▸ **INSTRUCTIONS TO FOLLOW**:
In the records that follow, locate every line with "middle" and extract it.

▸ **DATA SUPPLIED**:
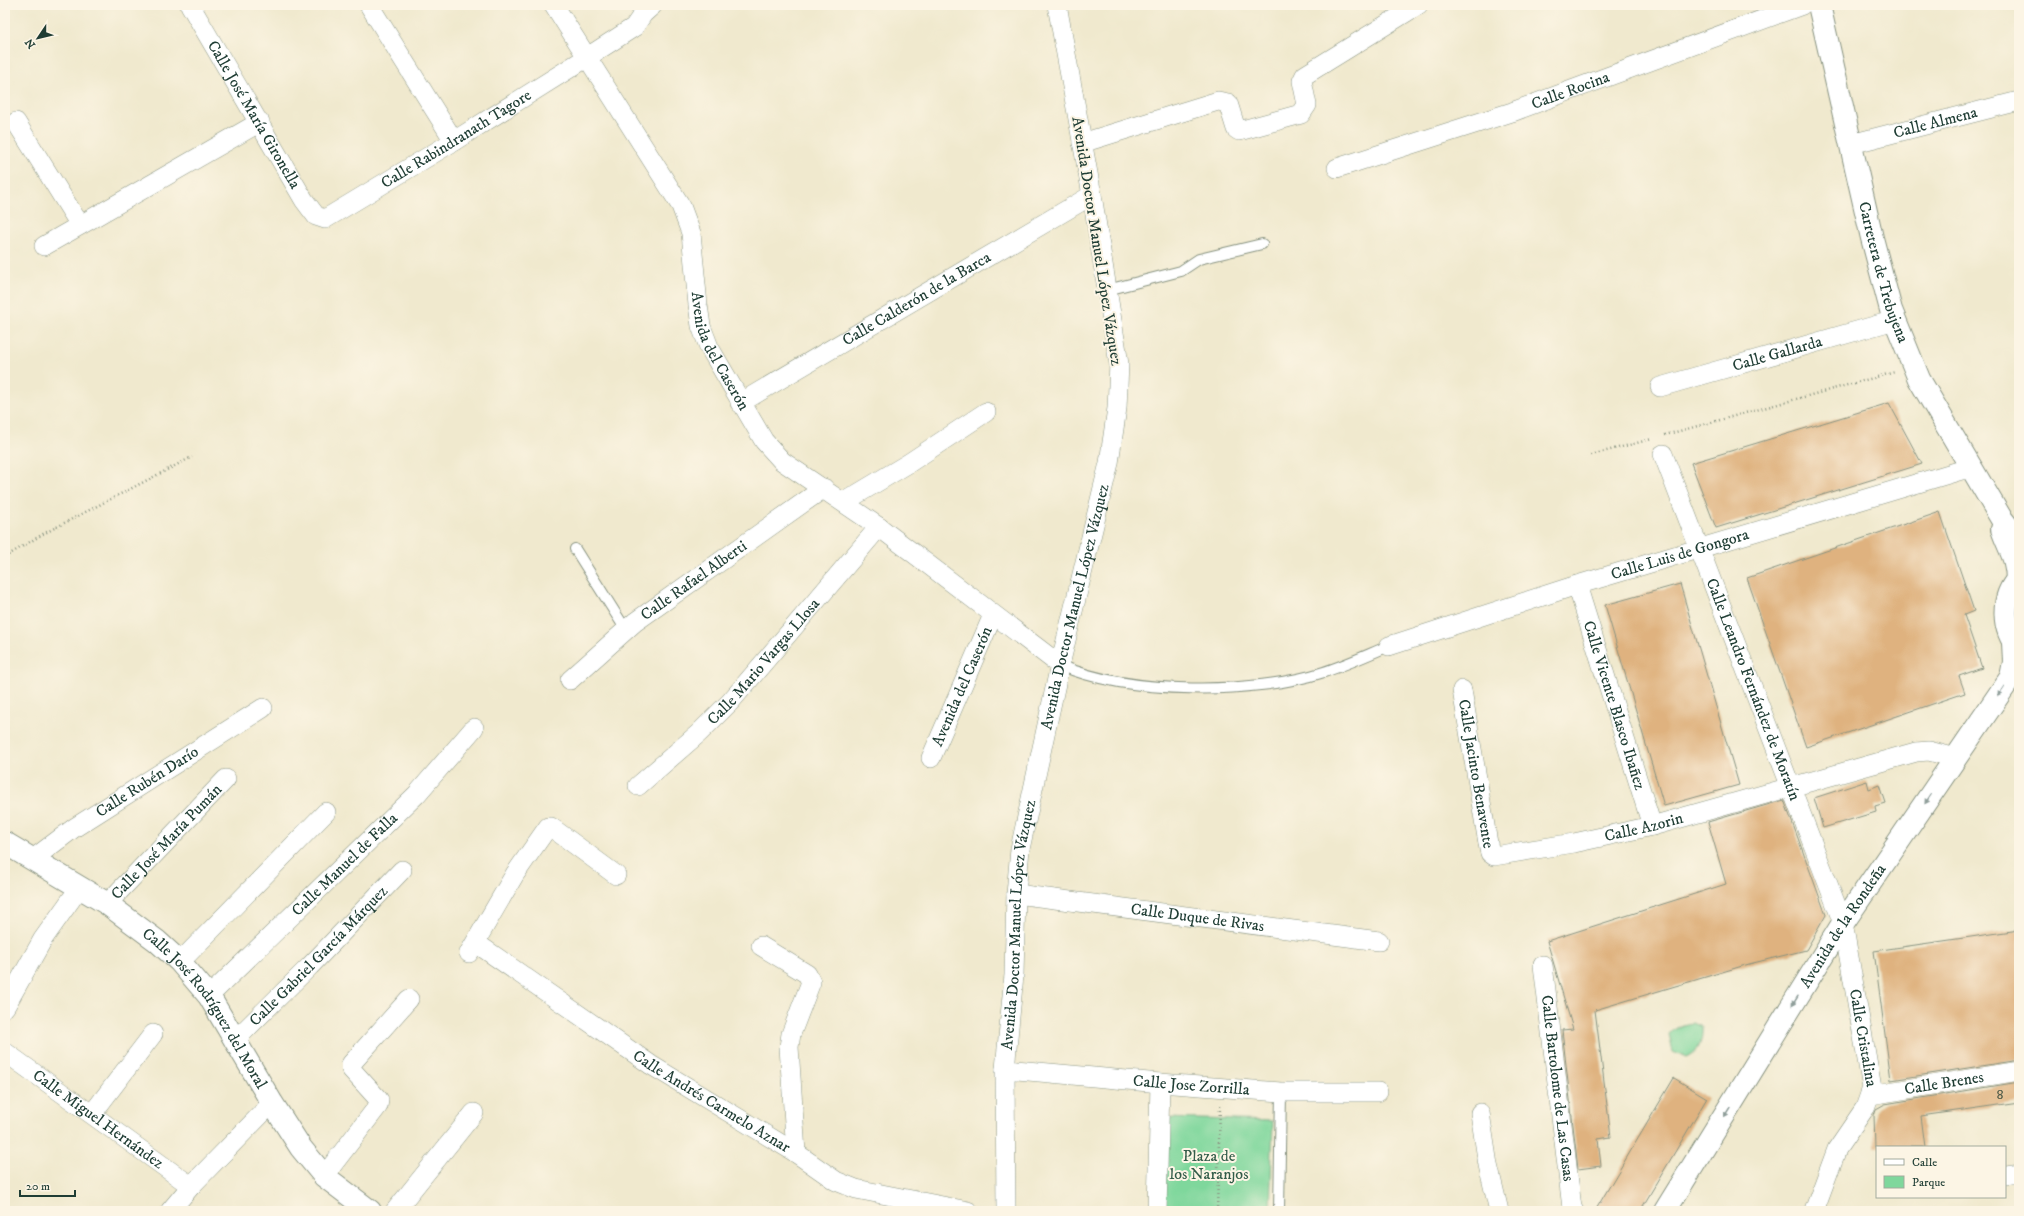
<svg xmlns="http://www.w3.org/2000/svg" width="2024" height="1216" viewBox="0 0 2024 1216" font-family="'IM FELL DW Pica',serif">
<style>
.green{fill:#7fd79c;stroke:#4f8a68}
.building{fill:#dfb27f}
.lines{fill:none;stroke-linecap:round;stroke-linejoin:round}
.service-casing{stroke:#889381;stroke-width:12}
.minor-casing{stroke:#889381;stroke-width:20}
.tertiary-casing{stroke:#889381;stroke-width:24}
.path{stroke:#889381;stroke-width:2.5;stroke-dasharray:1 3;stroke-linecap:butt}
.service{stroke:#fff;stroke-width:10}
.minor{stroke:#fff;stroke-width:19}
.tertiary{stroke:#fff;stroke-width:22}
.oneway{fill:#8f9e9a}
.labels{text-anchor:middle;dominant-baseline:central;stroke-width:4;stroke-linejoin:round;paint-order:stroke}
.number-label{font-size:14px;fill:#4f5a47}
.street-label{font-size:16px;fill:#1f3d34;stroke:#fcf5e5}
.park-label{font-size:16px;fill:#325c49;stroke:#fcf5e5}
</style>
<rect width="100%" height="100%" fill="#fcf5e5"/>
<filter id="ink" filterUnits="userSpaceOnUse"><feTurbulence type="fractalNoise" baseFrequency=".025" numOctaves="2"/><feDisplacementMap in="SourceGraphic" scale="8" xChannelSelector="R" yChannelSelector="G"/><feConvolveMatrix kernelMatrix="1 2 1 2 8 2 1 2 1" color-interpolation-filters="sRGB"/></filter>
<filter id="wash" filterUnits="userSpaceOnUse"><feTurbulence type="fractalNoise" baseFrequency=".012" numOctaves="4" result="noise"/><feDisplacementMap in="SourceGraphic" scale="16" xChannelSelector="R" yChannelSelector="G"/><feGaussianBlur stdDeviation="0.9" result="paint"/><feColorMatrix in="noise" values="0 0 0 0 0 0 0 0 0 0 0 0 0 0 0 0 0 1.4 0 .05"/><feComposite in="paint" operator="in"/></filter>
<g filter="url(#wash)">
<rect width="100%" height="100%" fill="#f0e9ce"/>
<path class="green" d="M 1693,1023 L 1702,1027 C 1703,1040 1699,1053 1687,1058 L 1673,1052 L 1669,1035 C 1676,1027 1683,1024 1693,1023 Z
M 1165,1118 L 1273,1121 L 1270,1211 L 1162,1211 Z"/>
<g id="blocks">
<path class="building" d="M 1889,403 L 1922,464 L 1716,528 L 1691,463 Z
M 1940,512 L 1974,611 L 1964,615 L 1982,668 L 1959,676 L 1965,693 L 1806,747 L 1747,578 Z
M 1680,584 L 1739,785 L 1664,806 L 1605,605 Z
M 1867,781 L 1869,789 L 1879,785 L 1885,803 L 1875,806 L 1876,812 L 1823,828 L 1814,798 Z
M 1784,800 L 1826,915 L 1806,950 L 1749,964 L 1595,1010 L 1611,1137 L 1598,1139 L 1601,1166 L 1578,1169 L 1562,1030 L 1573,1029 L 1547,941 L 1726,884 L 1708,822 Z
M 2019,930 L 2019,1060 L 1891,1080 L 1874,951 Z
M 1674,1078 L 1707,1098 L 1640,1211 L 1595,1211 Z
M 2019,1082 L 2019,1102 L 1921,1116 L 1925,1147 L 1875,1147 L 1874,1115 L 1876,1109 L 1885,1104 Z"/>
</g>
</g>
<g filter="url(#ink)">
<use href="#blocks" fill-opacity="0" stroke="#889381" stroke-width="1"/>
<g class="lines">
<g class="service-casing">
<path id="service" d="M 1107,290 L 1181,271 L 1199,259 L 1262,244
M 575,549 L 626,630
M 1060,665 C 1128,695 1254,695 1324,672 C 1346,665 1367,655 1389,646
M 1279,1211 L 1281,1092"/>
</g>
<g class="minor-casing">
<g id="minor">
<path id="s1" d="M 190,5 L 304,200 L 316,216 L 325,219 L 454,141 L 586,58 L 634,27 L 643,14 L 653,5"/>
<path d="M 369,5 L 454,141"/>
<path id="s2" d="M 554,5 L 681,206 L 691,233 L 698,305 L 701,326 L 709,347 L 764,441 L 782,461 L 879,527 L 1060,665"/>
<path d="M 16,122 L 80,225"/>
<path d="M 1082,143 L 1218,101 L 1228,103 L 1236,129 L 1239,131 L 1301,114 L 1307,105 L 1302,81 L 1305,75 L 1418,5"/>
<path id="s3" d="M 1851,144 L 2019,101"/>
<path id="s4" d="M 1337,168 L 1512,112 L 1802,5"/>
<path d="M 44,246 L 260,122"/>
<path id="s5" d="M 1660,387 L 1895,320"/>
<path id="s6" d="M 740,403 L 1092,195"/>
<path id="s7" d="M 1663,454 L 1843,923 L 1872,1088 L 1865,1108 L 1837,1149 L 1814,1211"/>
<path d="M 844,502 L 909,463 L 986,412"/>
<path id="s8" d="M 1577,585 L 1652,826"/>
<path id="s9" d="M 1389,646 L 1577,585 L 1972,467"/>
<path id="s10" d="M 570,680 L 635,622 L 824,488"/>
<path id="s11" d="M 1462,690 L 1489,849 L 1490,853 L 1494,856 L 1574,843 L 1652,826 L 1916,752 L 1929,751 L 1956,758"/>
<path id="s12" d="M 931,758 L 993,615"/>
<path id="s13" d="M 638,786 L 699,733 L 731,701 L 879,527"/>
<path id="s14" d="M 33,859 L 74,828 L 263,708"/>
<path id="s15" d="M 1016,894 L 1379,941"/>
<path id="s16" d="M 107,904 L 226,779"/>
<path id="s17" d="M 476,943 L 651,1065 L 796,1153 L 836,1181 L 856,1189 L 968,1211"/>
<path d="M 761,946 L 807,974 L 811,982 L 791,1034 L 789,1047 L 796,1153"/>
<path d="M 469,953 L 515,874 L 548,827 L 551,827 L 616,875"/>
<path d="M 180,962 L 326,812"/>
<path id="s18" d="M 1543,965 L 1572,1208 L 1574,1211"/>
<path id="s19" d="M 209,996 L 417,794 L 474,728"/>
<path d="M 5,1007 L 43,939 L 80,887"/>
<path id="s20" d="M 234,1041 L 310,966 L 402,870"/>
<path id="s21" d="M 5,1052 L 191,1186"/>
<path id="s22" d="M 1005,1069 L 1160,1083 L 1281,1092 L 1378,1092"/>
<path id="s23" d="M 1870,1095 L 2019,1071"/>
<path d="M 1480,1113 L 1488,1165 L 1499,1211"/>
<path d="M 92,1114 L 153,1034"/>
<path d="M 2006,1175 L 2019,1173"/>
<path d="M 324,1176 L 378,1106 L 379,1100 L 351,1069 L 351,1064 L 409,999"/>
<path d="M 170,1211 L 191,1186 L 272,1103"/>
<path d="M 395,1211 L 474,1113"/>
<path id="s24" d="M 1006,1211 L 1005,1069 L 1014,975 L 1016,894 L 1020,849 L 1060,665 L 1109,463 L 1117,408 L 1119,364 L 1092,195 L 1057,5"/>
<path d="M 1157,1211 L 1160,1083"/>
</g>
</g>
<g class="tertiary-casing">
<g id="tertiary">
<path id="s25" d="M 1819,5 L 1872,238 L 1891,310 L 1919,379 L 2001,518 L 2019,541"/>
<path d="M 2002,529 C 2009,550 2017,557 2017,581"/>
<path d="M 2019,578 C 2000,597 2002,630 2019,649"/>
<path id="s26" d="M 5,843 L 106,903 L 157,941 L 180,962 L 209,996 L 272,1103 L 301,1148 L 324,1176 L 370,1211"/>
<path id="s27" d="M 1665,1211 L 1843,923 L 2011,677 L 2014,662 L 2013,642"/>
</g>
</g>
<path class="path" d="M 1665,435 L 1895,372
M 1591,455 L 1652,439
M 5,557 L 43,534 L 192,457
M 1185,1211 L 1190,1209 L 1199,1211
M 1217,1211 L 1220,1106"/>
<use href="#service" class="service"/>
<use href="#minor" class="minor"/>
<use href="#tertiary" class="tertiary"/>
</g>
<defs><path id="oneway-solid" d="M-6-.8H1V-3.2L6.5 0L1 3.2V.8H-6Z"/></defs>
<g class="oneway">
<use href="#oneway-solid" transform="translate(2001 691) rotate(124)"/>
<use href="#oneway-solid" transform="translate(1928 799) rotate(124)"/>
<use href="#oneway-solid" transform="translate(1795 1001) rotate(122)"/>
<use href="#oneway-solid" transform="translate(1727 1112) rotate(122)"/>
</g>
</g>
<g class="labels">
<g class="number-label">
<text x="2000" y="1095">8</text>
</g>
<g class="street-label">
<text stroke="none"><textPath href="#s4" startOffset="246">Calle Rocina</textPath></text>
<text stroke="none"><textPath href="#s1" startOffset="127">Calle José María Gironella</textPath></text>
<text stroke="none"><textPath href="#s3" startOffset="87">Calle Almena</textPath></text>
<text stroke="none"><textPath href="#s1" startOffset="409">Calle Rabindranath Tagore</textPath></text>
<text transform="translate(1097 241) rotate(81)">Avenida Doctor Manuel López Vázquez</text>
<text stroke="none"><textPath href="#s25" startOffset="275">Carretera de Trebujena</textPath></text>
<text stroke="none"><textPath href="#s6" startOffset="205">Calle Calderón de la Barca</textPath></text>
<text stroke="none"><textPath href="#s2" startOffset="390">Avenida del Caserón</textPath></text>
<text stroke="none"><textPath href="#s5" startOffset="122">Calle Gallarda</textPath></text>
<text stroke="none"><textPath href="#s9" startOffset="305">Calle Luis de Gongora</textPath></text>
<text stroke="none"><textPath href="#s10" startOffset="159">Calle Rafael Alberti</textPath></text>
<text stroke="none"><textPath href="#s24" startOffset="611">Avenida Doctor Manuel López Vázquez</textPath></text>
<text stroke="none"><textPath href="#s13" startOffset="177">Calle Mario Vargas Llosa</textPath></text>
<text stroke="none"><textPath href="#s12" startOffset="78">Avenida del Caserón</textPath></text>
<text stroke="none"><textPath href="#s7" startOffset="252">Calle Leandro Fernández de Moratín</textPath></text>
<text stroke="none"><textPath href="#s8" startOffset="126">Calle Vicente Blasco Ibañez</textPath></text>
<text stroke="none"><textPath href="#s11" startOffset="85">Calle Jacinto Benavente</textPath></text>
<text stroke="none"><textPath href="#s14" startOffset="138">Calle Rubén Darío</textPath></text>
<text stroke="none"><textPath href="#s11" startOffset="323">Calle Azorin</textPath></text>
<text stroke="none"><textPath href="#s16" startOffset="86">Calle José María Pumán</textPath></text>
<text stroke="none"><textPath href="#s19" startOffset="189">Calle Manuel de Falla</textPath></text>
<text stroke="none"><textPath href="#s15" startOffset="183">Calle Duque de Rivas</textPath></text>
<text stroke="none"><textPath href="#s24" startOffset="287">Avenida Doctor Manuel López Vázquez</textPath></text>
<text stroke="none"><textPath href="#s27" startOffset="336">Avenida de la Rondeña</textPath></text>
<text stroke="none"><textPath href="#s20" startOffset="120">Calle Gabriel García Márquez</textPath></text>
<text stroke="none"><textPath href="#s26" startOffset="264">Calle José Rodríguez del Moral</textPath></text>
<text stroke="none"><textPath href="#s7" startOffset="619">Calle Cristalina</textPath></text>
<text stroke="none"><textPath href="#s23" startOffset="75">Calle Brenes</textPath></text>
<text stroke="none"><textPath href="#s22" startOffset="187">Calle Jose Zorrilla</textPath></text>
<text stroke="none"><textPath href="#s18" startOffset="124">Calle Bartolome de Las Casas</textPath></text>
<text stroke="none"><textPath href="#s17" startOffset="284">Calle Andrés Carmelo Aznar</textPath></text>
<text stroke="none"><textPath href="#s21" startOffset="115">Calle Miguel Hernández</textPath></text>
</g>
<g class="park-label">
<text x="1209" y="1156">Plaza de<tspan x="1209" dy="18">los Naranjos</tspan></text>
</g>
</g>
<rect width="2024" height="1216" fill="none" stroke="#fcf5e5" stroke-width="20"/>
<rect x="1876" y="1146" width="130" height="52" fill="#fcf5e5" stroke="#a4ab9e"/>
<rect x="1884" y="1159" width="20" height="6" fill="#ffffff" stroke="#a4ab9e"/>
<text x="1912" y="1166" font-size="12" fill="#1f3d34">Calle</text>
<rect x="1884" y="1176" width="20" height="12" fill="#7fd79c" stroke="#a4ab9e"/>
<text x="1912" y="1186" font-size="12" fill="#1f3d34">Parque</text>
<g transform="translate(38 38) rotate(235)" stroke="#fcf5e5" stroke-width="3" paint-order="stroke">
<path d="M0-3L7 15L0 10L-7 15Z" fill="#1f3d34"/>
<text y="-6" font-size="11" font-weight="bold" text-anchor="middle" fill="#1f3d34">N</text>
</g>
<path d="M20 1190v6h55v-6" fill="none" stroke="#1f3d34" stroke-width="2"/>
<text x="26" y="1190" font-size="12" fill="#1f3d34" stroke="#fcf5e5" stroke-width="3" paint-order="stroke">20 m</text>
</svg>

▸ **THE COMPLETED TASK**:
.labels{text-anchor:middle;dominant-baseline:central;stroke-width:4;stroke-linejoin:round;paint-order:stroke}
<text y="-6" font-size="11" font-weight="bold" text-anchor="middle" fill="#1f3d34">N</text>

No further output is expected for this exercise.